Klemens Gasser & Tanja Grunert, Inc. 

In her first New York solo show, Elizabeth Neel brings a force, an aggression, to a series of oil-on-canvas works.  The paintings, based on imagery culled from the Internet, is boldly dismissive of distinctions between abstraction and representation.  Landscape and figure grow out of abstraction, and at the same time, decay into abstraction—an abstraction that represents not so much the geometry of forms as the insanity of perceiving.  In this new millennia of painting, Neel has distilled a methodology as fully cognizant of digital imagery and the position of the cinematic camera, as it is of the course of art history.  “Every painting I make is a reference to every painting made before,” says Neel.

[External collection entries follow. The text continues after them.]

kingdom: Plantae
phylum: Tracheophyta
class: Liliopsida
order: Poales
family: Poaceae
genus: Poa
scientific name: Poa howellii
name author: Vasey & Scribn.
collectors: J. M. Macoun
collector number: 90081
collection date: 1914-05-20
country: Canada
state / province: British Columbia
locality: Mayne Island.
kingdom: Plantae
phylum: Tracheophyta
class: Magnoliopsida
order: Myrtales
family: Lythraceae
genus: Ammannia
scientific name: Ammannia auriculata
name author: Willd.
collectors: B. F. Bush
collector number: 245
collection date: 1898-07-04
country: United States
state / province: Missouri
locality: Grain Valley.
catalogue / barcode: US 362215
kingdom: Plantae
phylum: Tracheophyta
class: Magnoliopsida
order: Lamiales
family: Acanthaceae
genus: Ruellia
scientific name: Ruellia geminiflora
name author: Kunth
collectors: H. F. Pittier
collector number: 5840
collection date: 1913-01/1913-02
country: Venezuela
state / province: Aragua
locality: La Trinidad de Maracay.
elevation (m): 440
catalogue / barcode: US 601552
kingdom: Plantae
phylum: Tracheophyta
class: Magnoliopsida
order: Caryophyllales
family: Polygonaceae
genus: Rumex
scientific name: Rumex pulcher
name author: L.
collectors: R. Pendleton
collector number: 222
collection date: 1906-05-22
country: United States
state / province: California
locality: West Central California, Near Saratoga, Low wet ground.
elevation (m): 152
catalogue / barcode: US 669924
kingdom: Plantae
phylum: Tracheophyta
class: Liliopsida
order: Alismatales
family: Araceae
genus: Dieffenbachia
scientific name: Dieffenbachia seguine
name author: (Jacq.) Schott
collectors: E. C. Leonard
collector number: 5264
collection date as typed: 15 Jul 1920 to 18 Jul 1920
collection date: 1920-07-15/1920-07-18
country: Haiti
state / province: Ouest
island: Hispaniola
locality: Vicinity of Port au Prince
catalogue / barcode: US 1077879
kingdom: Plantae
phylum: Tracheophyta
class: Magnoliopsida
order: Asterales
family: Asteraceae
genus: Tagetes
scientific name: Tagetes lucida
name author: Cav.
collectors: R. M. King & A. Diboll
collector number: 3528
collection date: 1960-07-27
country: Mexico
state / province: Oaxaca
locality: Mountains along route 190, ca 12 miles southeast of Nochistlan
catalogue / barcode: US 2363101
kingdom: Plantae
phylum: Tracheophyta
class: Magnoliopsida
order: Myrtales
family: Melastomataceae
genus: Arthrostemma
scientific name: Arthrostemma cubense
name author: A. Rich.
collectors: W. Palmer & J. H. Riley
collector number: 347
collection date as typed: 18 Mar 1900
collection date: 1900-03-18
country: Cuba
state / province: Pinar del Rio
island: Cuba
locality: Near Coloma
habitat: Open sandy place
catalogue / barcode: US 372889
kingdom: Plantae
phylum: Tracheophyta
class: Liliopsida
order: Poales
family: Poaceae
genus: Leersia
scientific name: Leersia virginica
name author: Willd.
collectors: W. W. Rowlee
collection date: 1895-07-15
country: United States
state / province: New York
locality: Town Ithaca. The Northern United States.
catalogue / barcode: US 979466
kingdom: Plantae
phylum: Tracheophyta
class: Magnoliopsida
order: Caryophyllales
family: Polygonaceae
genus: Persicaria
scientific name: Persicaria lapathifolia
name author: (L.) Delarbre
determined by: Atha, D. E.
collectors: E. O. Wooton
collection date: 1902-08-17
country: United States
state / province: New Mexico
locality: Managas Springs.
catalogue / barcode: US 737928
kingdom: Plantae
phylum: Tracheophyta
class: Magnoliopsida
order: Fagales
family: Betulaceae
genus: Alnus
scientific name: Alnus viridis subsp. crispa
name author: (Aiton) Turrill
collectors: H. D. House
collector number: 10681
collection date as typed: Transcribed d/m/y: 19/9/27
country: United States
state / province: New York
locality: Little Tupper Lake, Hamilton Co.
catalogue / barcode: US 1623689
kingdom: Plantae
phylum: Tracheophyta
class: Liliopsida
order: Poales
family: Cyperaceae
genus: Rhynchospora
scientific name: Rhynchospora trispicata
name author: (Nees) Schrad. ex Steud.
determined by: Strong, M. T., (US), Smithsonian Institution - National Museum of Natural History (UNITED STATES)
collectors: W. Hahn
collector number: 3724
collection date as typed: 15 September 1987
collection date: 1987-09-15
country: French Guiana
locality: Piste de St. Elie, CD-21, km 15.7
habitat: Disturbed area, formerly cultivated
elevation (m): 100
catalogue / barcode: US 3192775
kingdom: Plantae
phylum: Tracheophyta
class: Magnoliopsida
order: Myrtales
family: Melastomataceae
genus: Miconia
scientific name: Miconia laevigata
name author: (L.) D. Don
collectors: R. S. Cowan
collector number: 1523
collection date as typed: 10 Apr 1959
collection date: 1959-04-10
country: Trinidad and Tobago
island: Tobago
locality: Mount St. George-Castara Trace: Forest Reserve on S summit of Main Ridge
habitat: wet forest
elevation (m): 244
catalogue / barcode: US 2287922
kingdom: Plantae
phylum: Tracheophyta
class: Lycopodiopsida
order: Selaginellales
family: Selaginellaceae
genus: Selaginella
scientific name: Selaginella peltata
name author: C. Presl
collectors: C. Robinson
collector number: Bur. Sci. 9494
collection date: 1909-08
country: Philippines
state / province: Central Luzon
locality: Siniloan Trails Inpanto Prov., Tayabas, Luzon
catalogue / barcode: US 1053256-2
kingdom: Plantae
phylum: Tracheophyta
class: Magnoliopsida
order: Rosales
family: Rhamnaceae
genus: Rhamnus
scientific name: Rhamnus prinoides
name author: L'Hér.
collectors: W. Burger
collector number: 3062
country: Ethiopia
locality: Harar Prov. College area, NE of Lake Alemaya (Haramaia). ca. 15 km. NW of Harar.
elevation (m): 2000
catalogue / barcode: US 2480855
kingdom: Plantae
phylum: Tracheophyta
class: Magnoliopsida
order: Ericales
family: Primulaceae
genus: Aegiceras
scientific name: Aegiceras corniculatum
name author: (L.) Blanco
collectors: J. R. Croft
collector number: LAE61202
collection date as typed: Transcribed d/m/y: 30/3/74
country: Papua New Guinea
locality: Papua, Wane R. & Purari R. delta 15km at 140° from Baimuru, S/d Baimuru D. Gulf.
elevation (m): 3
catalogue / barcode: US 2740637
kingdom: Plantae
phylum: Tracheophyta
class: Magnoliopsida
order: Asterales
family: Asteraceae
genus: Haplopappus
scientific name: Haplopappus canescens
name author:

In the early twentieth century, the idea that art could be something other than framed pictures of fleshy women or green panoramas or biblical tableaus, was beyond the customary understanding of what art could be.  It would be insanity to find a toilet, or a coat rack, and call it art.  Towards the middle of the century, the notion that art could be found on the cartoon page seemed equally preposterous, similarly, pop culture would make its surprising contribution.  The next trash heap is often where we find the future—where insanity collides with creativity.  Following in this trajectory, Neel forages on the Internet, which represents, to most, an artless amalgam of stuff.

“I paint from a landfill scattered and layered with the fragments of our culture,” says Neel.  “Here are splintered trees and the essays of Frederick Jackson Turner, piles of clothes and the paintings of Eugène Delacroix, The Sci-Fi Channel and CNN.  I search the Internet, salvaging remnants in this confounded place, finding paradigms in pieces, and strange, reincarnated creatures.”

The assumption that figuration was outmoded was widely held for many years—a notion that Neel challenges with the ambiguity of her own relationship to the categories of abstraction and representation.  The work, while straddling the two camps, is also completely its own, and explosively inclusive.  Her deft brushwork and acumen embody a historical perspective, as well as a historic presence.